No. It applies only to businesses whose financial year ended 31 December 2025 — the calendar-year filers. The CT return is always due nine months after your financial year-end, so a different year-end means a different deadline. Always confirm your own year-end before relying on this date.
What is the penalty for filing late or not registering?
The administrative penalty for late Corporate Tax registration is AED 10,000. The FTA's waiver initiative can waive or refund this if you submit your first return (or first annual declaration for exempt persons) within seven months of the end of your first tax period. Late-filing and late-payment penalties are separate; verify current amounts on the FTA portal.
Do I still have to file if I owe no tax?
Yes. Filing is mandatory even when no tax is due — including 0% Qualifying Free Zone Persons and businesses electing Small Business Relief. Electing relief removes the tax, not the duty to submit a return on EmaraTax.
Who can use Small Business Relief, and when does it end?

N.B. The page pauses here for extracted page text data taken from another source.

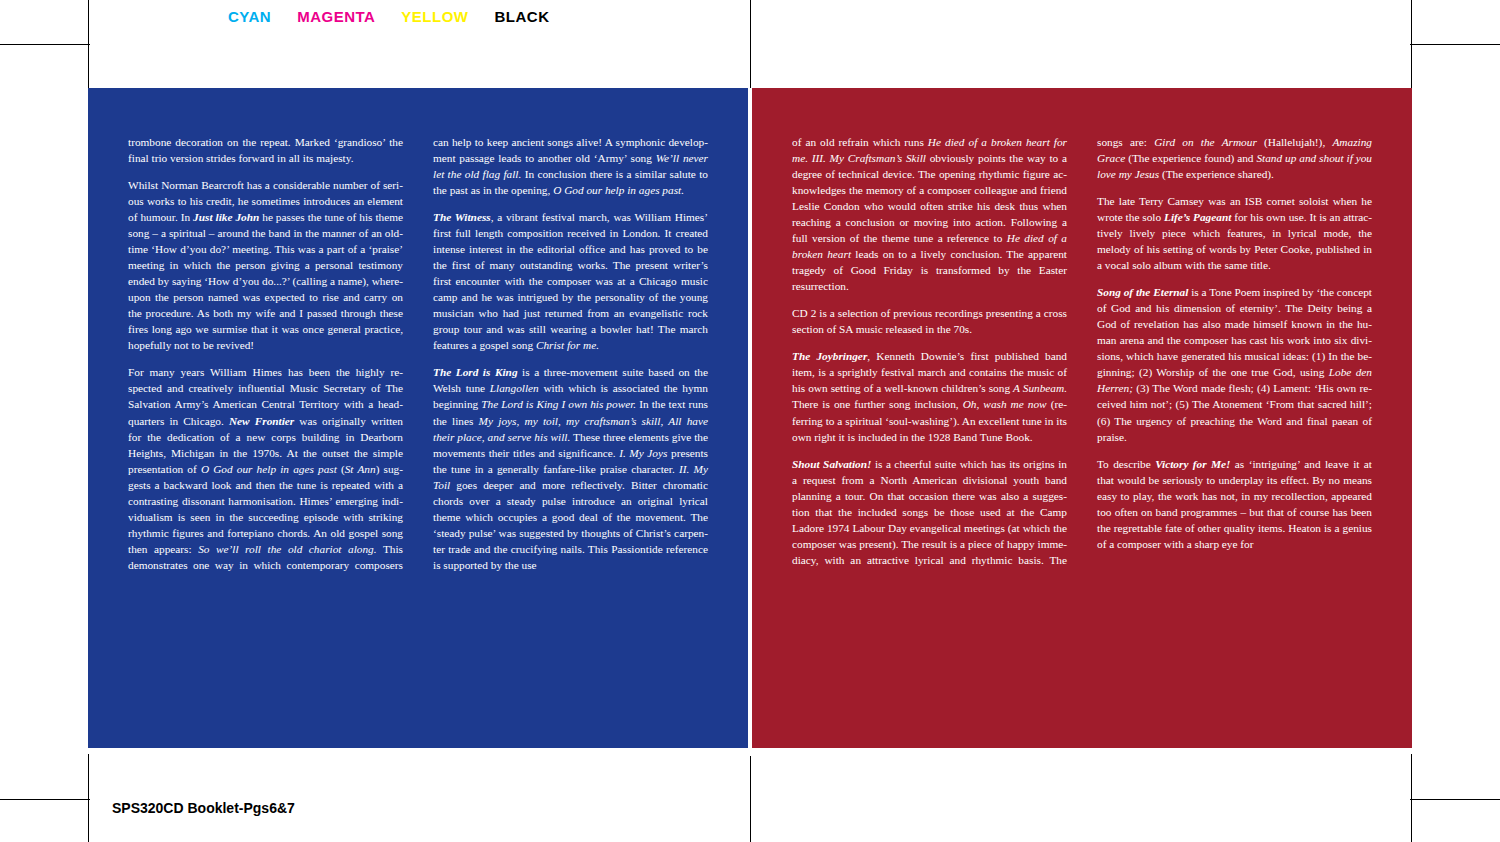CYAN MAGENTA YELLOW BLACK
trombone decoration on the repeat. Marked ‘grandioso’ the final trio version strides forward in all its majesty.
Whilst Norman Bearcroft has a considerable number of serious works to his credit, he sometimes introduces an element of humour. In Just like John he passes the tune of his theme song – a spiritual – around the band in the manner of an old-time ‘How d’you do?’ meeting. This was a part of a ‘praise’ meeting in which the person giving a personal testimony ended by saying ‘How d’you do...?’ (calling a name), whereupon the person named was expected to rise and carry on the procedure. As both my wife and I passed through these fires long ago we surmise that it was once general practice, hopefully not to be revived!
For many years William Himes has been the highly respected and creatively influential Music Secretary of The Salvation Army’s American Central Territory with a headquarters in Chicago. New Frontier was originally written for the dedication of a new corps building in Dearborn Heights, Michigan in the 1970s. At the outset the simple presentation of O God our help in ages past (St Ann) suggests a backward look and then the tune is repeated with a contrasting dissonant harmonisation. Himes’ emerging individualism is seen in the succeeding episode with striking rhythmic figures and fortepiano chords. An old gospel song then appears: So we’ll roll the old chariot along. This demonstrates one way in which contemporary composers can help to keep ancient songs alive! A symphonic development passage leads to another old ‘Army’ song We’ll never let the old flag fall. In conclusion there is a similar salute to the past as in the opening, O God our help in ages past.
The Witness, a vibrant festival march, was William Himes’ first full length composition received in London. It created intense interest in the editorial office and has proved to be the first of many outstanding works. The present writer’s first encounter with the composer was at a Chicago music camp and he was intrigued by the personality of the young musician who had just returned from an evangelistic rock group tour and was still wearing a bowler hat! The march features a gospel song Christ for me.
The Lord is King is a three-movement suite based on the Welsh tune Llangollen with which is associated the hymn beginning The Lord is King I own his power. In the text runs the lines My joys, my toil, my craftsman’s skill, All have their place, and serve his will. These three elements give the movements their titles and significance. I. My Joys presents the tune in a generally fanfare-like praise character. II. My Toil goes deeper and more reflectively. Bitter chromatic chords over a steady pulse introduce an original lyrical theme which occupies a good deal of the movement. The ‘steady pulse’ was suggested by thoughts of Christ’s carpenter trade and the crucifying nails. This Passiontide reference is supported by the use
of an old refrain which runs He died of a broken heart for me. III. My Craftsman’s Skill obviously points the way to a degree of technical device. The opening rhythmic figure acknowledges the memory of a composer colleague and friend Leslie Condon who would often strike his desk thus when reaching a conclusion or moving into action. Following a full version of the theme tune a reference to He died of a broken heart leads on to a lively conclusion. The apparent tragedy of Good Friday is transformed by the Easter resurrection.
CD 2 is a selection of previous recordings presenting a cross section of SA music released in the 70s.
The Joybringer, Kenneth Downie’s first published band item, is a sprightly festival march and contains the music of his own setting of a well-known children’s song A Sunbeam. There is one further song inclusion, Oh, wash me now (referring to a spiritual ‘soul-washing’). An excellent tune in its own right it is included in the 1928 Band Tune Book.
Shout Salvation! is a cheerful suite which has its origins in a request from a North American divisional youth band planning a tour. On that occasion there was also a suggestion that the included songs be those used at the Camp Ladore 1974 Labour Day evangelical meetings (at which the composer was present). The result is a piece of happy immediacy, with an attractive lyrical and rhythmic basis. The songs are: Gird on the Armour (Hallelujah!), Amazing Grace (The experience found) and Stand up and shout if you love my Jesus (The experience shared).
The late Terry Camsey was an ISB cornet soloist when he wrote the solo Life’s Pageant for his own use. It is an attractively lively piece which features, in lyrical mode, the melody of his setting of words by Peter Cooke, published in a vocal solo album with the same title.
Song of the Eternal is a Tone Poem inspired by ‘the concept of God and his dimension of eternity’. The Deity being a God of revelation has also made himself known in the human arena and the composer has cast his work into six divisions, which have generated his musical ideas: (1) In the beginning; (2) Worship of the one true God, using Lobe den Herren; (3) The Word made flesh; (4) Lament: ‘His own received him not’; (5) The Atonement ‘From that sacred hill’; (6) The urgency of preaching the Word and final paean of praise.
To describe Victory for Me! as ‘intriguing’ and leave it at that would be seriously to underplay its effect. By no means easy to play, the work has not, in my recollection, appeared too often on band programmes – but that of course has been the regrettable fate of other quality items. Heaton is a genius of a composer with a sharp eye for
SPS320CD Booklet-Pgs6&7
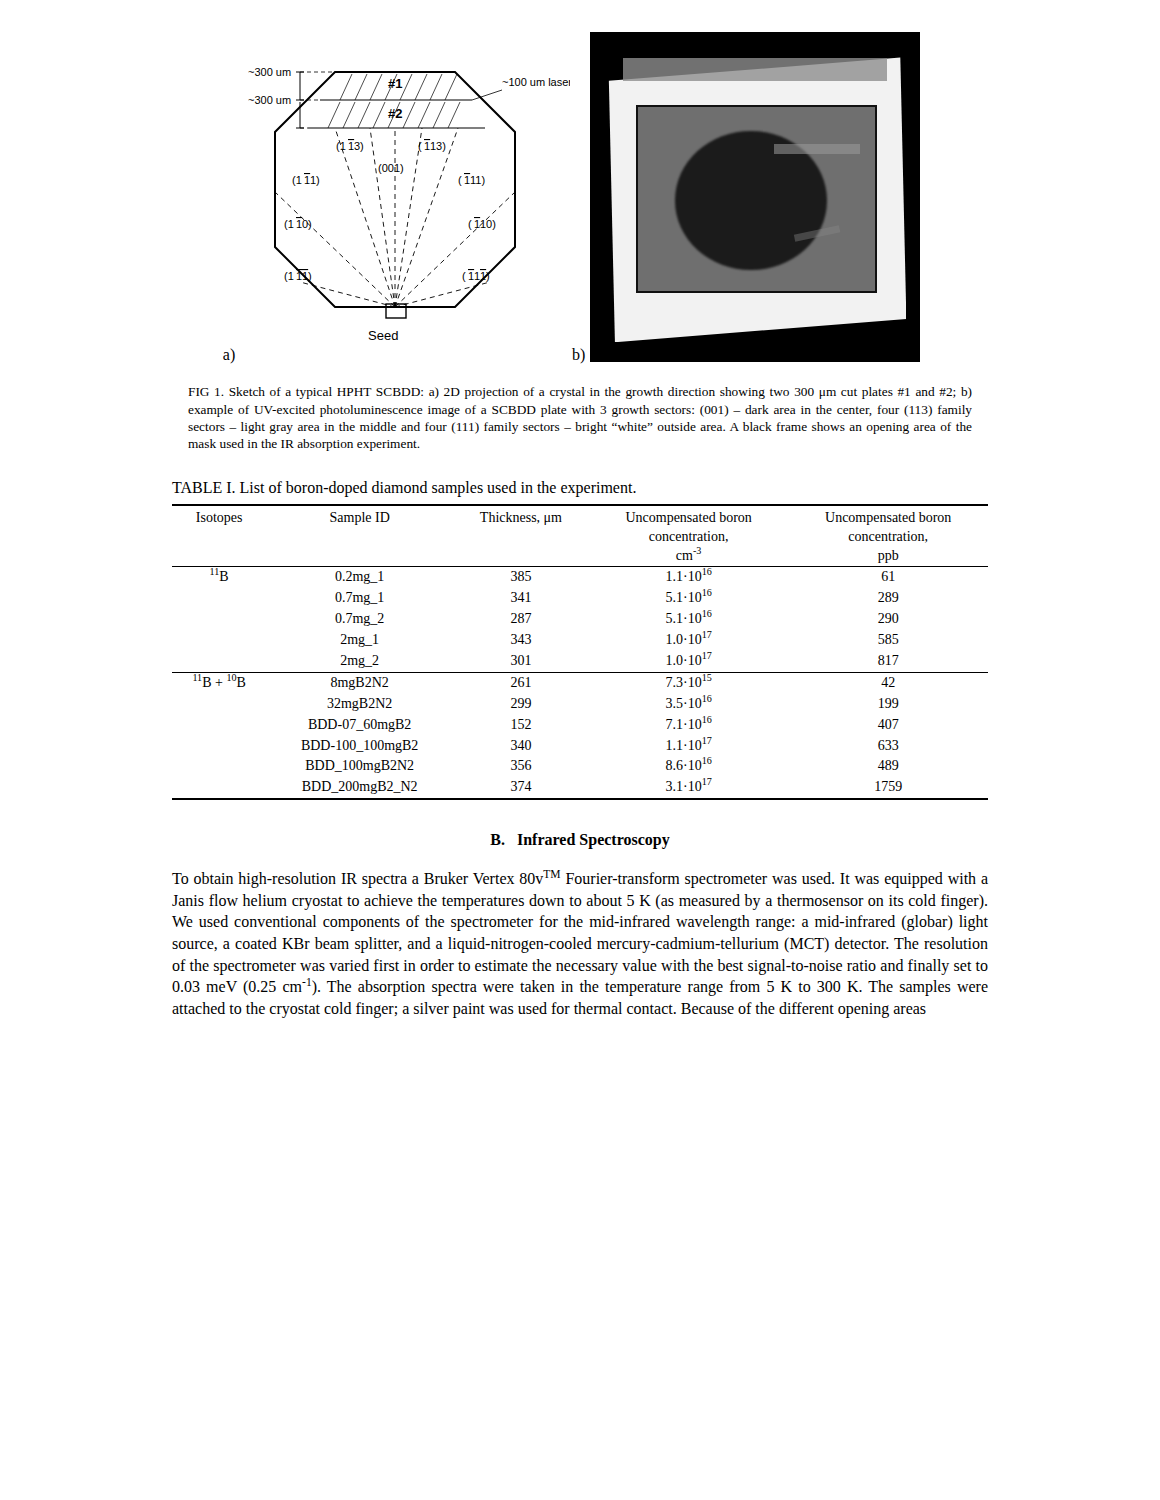~300 um ~300 um ~100 um laser cut #1 #2 (1 1 3) ( 1 13) (001) (1 1 1) ( 1 11) (1 1 0) ( 1 10) (1 1 1 ) ( 1 1 1 ) Seed
a)
b)
FIG 1. Sketch of a typical HPHT SCBDD: a) 2D projection of a crystal in the growth direction showing two 300 μm cut plates #1 and #2; b) example of UV-excited photoluminescence image of a SCBDD plate with 3 growth sectors: (001) – dark area in the center, four (113) family sectors – light gray area in the middle and four (111) family sectors – bright “white” outside area. A black frame shows an opening area of the mask used in the IR absorption experiment.
TABLE I. List of boron-doped diamond samples used in the experiment.
| Isotopes | Sample ID | Thickness, μm | Uncompensated boron concentration, cm -3 | Uncompensated boron concentration, ppb |
| --- | --- | --- | --- | --- |
| 11 B | 0.2mg_1 | 385 | 1.1·10 16 | 61 |
| | 0.7mg_1 | 341 | 5.1·10 16 | 289 |
| | 0.7mg_2 | 287 | 5.1·10 16 | 290 |
| | 2mg_1 | 343 | 1.0·10 17 | 585 |
| | 2mg_2 | 301 | 1.0·10 17 | 817 |
| 11 B + 10 B | 8mgB2N2 | 261 | 7.3·10 15 | 42 |
| | 32mgB2N2 | 299 | 3.5·10 16 | 199 |
| | BDD-07_60mgB2 | 152 | 7.1·10 16 | 407 |
| | BDD-100_100mgB2 | 340 | 1.1·10 17 | 633 |
| | BDD_100mgB2N2 | 356 | 8.6·10 16 | 489 |
| | BDD_200mgB2_N2 | 374 | 3.1·10 17 | 1759 |
B. Infrared Spectroscopy
To obtain high-resolution IR spectra a Bruker Vertex 80vTM Fourier-transform spectrometer was used. It was equipped with a Janis flow helium cryostat to achieve the temperatures down to about 5 K (as measured by a thermosensor on its cold finger). We used conventional components of the spectrometer for the mid-infrared wavelength range: a mid-infrared (globar) light source, a coated KBr beam splitter, and a liquid-nitrogen-cooled mercury-cadmium-tellurium (MCT) detector. The resolution of the spectrometer was varied first in order to estimate the necessary value with the best signal-to-noise ratio and finally set to 0.03 meV (0.25 cm-1). The absorption spectra were taken in the temperature range from 5 K to 300 K. The samples were attached to the cryostat cold finger; a silver paint was used for thermal contact. Because of the different opening areas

A UAE Resident Person with revenue of AED 3 million or less in the relevant and all prior tax periods can elect it and pay no CT. It is not available to Qualifying Free Zone Persons or Multinational Enterprise Group members, and it is only available for tax periods ending on or before 31 December 2026 — a hard sunset.
How much is UAE Corporate Tax?
The standard rate is 0% on taxable income up to AED 375,000 and 9% above that. Qualifying Free Zone Persons can pay 0% on Qualifying Income and 9% on the rest, if they meet all the qualifying conditions.
Where do I actually file the return?
On the FTA's EmaraTax portal. Both the return and any payment are due by the same deadline. Keep your financial statements and supporting records — the FTA can request them, including a structured audit file.
This is general information, not tax or legal advice — verify current rules with the FTA (tax.gov.ae) or a licensed advisor before acting. Figures and dates reflect the position as of 2026.